FDIC premiums constitute unfair taxes.

The collapse of 885 banks with total assets of $153 billion has cost the federal deposit insurance fund $426 billion over the past five years, the Federal Deposit Insurance Corp. has reported.

As a result, the FDIC is insolvent. That insolvency was to the tune of a minus $7 billion at yearend 1991.

And that's not the worst of it. The FDIC expects that banks with assets totaling more than $160 billion will fail over the next year and a half.

Thinking members of Congress and the FDIC's board of directors are rightly concerned about the condition of the Bank Insurance Fund. Another taxpayer bailout is not pleasant to contemplate.

Higher Insurance Premiums

This has created enormous political pressure on the FDIC to increase deposit insurance premiums.

As a result, the FDIC proposed increasing deposit insurance premiums for banks and thrifts to 28 basis points from 23 -- and as much as 31 basis points when adjusted for risk.

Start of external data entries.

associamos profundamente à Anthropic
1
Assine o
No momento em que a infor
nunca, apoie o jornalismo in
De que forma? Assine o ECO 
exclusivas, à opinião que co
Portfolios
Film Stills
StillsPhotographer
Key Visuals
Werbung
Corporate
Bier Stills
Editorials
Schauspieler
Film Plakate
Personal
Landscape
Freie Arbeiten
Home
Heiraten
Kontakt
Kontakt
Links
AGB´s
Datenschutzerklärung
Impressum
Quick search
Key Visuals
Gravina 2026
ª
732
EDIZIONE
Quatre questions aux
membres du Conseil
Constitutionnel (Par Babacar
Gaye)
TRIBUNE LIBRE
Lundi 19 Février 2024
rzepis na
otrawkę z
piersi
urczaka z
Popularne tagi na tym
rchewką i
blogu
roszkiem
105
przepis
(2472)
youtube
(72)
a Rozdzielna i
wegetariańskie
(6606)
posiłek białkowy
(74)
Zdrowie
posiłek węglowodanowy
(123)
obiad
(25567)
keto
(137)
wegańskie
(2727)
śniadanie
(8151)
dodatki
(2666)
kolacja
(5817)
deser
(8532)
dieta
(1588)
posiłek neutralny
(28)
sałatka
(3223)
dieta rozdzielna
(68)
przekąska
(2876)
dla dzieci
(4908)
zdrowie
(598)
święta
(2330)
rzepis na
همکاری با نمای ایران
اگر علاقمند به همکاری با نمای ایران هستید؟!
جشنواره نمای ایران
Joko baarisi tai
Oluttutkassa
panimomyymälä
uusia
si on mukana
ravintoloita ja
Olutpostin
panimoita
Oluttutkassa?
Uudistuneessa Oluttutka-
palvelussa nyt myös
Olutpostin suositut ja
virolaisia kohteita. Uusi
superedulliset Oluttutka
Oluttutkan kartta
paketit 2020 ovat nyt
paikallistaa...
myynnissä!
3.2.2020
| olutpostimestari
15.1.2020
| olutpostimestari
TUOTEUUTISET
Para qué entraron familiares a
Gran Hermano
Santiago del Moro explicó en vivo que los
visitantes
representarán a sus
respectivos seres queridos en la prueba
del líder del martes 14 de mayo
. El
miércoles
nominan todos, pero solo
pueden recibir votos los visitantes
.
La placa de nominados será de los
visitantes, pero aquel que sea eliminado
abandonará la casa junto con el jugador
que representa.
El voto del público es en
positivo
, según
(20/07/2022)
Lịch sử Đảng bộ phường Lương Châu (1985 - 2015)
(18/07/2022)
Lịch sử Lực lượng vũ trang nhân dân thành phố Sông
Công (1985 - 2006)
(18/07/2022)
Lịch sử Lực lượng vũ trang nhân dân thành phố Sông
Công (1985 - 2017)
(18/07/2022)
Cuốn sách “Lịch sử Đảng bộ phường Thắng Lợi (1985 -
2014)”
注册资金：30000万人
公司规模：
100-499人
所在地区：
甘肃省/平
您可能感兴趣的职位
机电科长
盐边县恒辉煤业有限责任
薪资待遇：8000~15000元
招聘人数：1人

A recent study of the deposit insurance system by the Financial Research Institute demonstrates the enormity of the federal tax imposed by the system on financial institutions.

Banks and thrifts are now paying deposit insurance premiums equal to four-fifths of their total federal tax burden.

In Truth, a Tax

The 22% increase in the premium (read |tax') rate proposed by the FDIC would increase the insurance premium cost to a level that could exceed that of all other federal taxation.

If this were not sufficient reason for concern, the FDIC's rationale for justifying the increases is even more alarming for its candor.

The FDIC forecast that "the SAIF (Savings Association Insurance Fund) balance will be negative for several years following the assumption of resolution responsibility in October 1993." Starting at that time and continuing for two years, the FDIC has forecast that the savings insurance fund will have to deal with failed institutions having assets totaling more than $60 billion.

Admission of Failure

If these projections are credibly founded, the represent an admission that the FDIC and the Office of Thrift Supervision have failed to meet the mandate of the Financial Institutions Reform, Recovery, and Enforcement Act of 1989.

That mandate was clean up the thrift industry mess and establish a savings insurance fund that had a members viable, well-managed, healthy thrift institutions.

The FDIC also projects that the Bank Insurance Fund will have to deal with failed banks with assets totaling $300 billion by 1997. That projection, if credible, is in itself sufficiently scary to warrant consideration of an increase in premiums.

But there is no plan for cleaning up a mess of such magnitude, and there is no timetable.

Instead, bankers are being told they will be forced to dump higher premiums into a black hole. This is the good-money-after-bad syndrome that led to catastrophic losses in the past.

Of course, it's possible the FDIC's projections will be rejected. This might happen if the regulators are seen as successfully cleaning up the mess and if the recent legislation is seen as having the desired effect. (However, this would also bring into question the need for high premiums.)

Further, all of these forecasts suggest that the administration and the Congress failed in the 1989 and 1991 reform acts to protect the taxpayer from risk and ensure the banking system's viability.

Beyond the Quick Fix

It is time for regulators, the administration, and Congress to stand back, take a break from the electoral concerns, and think for a moment about the realities of their quick-fix prescription. They should ponder whether or not:

* Premiums are premiums in the true sense of insurance (we think not), or whether they are something more akin to user fees, which by definition defines them as taxes.

* The enormity of these taxes (our mind is made up that that's what they are) has debilitating competitive impact on depository institutions.

* An effort must be made to separate the losses of failed and failing banks from the needs of healthy banks, as was done in large measure by FIRREA.

The government must face the task of mandating a specific timetable and plan for the clean-up of the banking industry, and, if necessary, further identify and resolve thrift institutions cases.

Finally, the government must decide if it's now necessary to broaden the deposit insurance tax-revenue base beyond banks and thrifts to include other providers of financial services.

This would be a way to minimize the debilitating competitive effects of an increase in the insurance premiums on depository institutions. Mr. Jacobe is a managing director of the Financial Research Institute, a bank and thrift consulting firm based in Washington, D.C.